Supplied data ▸
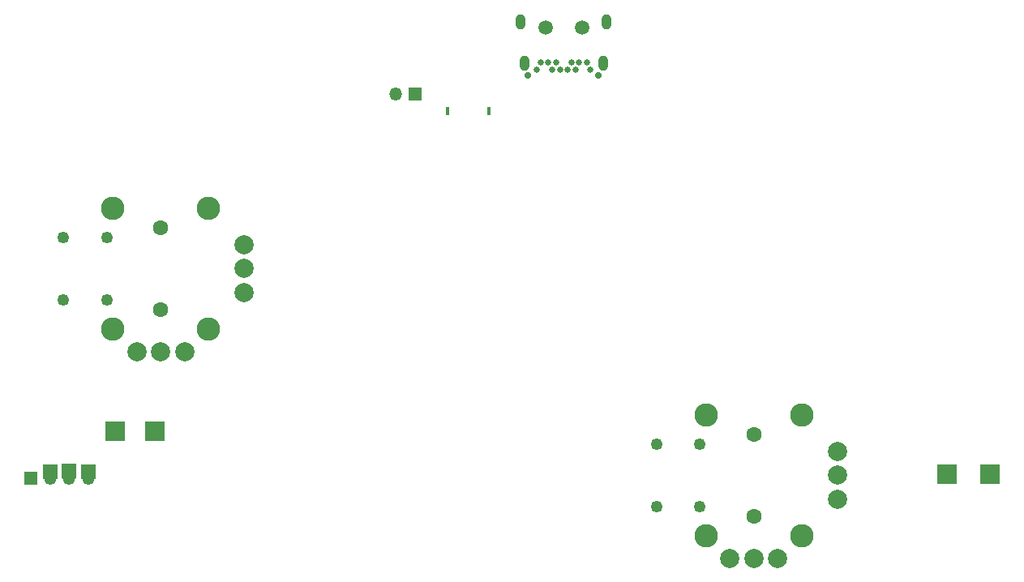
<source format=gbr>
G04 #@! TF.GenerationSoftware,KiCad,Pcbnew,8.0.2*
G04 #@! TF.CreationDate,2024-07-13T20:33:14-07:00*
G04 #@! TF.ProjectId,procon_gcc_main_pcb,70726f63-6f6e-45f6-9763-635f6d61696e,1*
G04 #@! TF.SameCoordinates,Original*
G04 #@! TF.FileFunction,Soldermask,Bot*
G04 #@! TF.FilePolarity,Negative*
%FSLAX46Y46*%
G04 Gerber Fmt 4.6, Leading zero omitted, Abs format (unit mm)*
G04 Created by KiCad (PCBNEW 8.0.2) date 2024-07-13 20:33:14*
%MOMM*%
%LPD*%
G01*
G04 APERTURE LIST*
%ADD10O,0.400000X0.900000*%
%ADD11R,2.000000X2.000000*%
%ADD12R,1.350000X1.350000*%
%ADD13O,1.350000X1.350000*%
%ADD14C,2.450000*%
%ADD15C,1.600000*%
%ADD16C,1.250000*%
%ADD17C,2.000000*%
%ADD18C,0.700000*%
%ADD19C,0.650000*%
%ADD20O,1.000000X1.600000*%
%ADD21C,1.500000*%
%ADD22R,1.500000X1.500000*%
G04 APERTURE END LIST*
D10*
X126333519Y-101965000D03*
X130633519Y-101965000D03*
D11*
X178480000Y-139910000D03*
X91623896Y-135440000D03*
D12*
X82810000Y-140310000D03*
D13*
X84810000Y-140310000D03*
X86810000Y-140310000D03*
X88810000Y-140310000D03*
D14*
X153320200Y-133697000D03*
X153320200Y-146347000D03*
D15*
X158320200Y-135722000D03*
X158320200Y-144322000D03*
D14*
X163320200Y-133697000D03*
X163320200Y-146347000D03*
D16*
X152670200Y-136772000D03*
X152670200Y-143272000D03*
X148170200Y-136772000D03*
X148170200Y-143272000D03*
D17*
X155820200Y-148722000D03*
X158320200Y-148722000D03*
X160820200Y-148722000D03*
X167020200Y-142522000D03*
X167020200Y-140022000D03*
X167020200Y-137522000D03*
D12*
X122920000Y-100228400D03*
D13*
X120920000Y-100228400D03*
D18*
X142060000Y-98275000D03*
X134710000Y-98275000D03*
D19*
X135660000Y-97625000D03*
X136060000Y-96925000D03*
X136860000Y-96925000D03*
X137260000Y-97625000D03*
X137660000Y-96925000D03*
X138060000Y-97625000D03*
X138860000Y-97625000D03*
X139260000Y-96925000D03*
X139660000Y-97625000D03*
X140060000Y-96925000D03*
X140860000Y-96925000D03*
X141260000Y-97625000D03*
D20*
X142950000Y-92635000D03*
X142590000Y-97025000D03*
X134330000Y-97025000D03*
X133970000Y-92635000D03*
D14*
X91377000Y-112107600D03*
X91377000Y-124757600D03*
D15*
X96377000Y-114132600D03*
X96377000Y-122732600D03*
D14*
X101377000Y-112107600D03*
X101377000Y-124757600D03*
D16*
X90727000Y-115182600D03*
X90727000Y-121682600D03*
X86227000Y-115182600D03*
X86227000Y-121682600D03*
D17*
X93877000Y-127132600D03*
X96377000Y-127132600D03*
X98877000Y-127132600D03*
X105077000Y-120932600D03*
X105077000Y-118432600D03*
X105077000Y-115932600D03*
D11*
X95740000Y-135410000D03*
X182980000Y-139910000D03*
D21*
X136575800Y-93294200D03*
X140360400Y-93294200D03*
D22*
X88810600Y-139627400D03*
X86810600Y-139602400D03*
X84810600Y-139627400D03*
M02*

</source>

Exercise prompt ▸
Set down every record word for word and leave out the pictures.

Your solution ▸
<source format=gbr>
G04 #@! TF.GenerationSoftware,KiCad,Pcbnew,8.0.2*
G04 #@! TF.CreationDate,2024-07-13T20:33:14-07:00*
G04 #@! TF.ProjectId,procon_gcc_main_pcb,70726f63-6f6e-45f6-9763-635f6d61696e,1*
G04 #@! TF.SameCoordinates,Original*
G04 #@! TF.FileFunction,Soldermask,Bot*
G04 #@! TF.FilePolarity,Negative*
%FSLAX46Y46*%
G04 Gerber Fmt 4.6, Leading zero omitted, Abs format (unit mm)*
G04 Created by KiCad (PCBNEW 8.0.2) date 2024-07-13 20:33:14*
%MOMM*%
%LPD*%
G01*
G04 APERTURE LIST*
%ADD10O,0.400000X0.900000*%
%ADD11R,2.000000X2.000000*%
%ADD12R,1.350000X1.350000*%
%ADD13O,1.350000X1.350000*%
%ADD14C,2.450000*%
%ADD15C,1.600000*%
%ADD16C,1.250000*%
%ADD17C,2.000000*%
%ADD18C,0.700000*%
%ADD19C,0.650000*%
%ADD20O,1.000000X1.600000*%
%ADD21C,1.500000*%
%ADD22R,1.500000X1.500000*%
G04 APERTURE END LIST*
D10*
X126333519Y-101965000D03*
X130633519Y-101965000D03*
D11*
X178480000Y-139910000D03*
X91623896Y-135440000D03*
D12*
X82810000Y-140310000D03*
D13*
X84810000Y-140310000D03*
X86810000Y-140310000D03*
X88810000Y-140310000D03*
D14*
X153320200Y-133697000D03*
X153320200Y-146347000D03*
D15*
X158320200Y-135722000D03*
X158320200Y-144322000D03*
D14*
X163320200Y-133697000D03*
X163320200Y-146347000D03*
D16*
X152670200Y-136772000D03*
X152670200Y-143272000D03*
X148170200Y-136772000D03*
X148170200Y-143272000D03*
D17*
X155820200Y-148722000D03*
X158320200Y-148722000D03*
X160820200Y-148722000D03*
X167020200Y-142522000D03*
X167020200Y-140022000D03*
X167020200Y-137522000D03*
D12*
X122920000Y-100228400D03*
D13*
X120920000Y-100228400D03*
D18*
X142060000Y-98275000D03*
X134710000Y-98275000D03*
D19*
X135660000Y-97625000D03*
X136060000Y-96925000D03*
X136860000Y-96925000D03*
X137260000Y-97625000D03*
X137660000Y-96925000D03*
X138060000Y-97625000D03*
X138860000Y-97625000D03*
X139260000Y-96925000D03*
X139660000Y-97625000D03*
X140060000Y-96925000D03*
X140860000Y-96925000D03*
X141260000Y-97625000D03*
D20*
X142950000Y-92635000D03*
X142590000Y-97025000D03*
X134330000Y-97025000D03*
X133970000Y-92635000D03*
D14*
X91377000Y-112107600D03*
X91377000Y-124757600D03*
D15*
X96377000Y-114132600D03*
X96377000Y-122732600D03*
D14*
X101377000Y-112107600D03*
X101377000Y-124757600D03*
D16*
X90727000Y-115182600D03*
X90727000Y-121682600D03*
X86227000Y-115182600D03*
X86227000Y-121682600D03*
D17*
X93877000Y-127132600D03*
X96377000Y-127132600D03*
X98877000Y-127132600D03*
X105077000Y-120932600D03*
X105077000Y-118432600D03*
X105077000Y-115932600D03*
D11*
X95740000Y-135410000D03*
X182980000Y-139910000D03*
D21*
X136575800Y-93294200D03*
X140360400Y-93294200D03*
D22*
X88810600Y-139627400D03*
X86810600Y-139602400D03*
X84810600Y-139627400D03*
M02*

</source>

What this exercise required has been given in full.